Please retype the material from the line with "genus: Deguelia" up to and including the line with "order: Asterales", keeping every line exactly the same.
# start of Exercise inputs
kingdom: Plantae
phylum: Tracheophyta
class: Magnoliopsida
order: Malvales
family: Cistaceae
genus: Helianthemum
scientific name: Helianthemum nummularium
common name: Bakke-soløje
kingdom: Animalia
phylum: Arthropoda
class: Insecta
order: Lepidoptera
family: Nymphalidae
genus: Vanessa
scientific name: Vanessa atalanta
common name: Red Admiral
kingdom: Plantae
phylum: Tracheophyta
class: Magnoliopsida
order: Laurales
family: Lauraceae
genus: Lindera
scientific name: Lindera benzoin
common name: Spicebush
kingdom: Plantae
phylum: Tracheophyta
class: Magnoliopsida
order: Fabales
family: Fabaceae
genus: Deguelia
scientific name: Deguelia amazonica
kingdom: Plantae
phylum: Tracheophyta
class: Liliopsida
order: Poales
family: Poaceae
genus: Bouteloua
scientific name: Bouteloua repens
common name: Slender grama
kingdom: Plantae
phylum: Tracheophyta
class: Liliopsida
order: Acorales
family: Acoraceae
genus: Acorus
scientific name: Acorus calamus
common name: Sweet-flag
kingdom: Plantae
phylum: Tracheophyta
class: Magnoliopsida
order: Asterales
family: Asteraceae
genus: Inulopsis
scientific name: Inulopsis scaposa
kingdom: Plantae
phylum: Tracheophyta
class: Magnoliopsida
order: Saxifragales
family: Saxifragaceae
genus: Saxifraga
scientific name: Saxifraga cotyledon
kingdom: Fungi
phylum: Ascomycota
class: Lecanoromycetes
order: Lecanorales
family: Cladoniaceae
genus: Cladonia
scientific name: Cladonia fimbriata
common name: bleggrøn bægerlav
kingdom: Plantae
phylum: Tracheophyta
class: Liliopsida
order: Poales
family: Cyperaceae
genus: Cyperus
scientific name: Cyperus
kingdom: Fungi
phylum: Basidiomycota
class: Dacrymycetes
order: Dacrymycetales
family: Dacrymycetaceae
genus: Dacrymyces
# end of Exercise inputs
Expected answer >>
genus: Deguelia
scientific name: Deguelia amazonica
kingdom: Plantae
phylum: Tracheophyta
class: Liliopsida
order: Poales
family: Poaceae
genus: Bouteloua
scientific name: Bouteloua repens
common name: Slender grama
kingdom: Plantae
phylum: Tracheophyta
class: Liliopsida
order: Acorales
family: Acoraceae
genus: Acorus
scientific name: Acorus calamus
common name: Sweet-flag
kingdom: Plantae
phylum: Tracheophyta
class: Magnoliopsida
order: Asterales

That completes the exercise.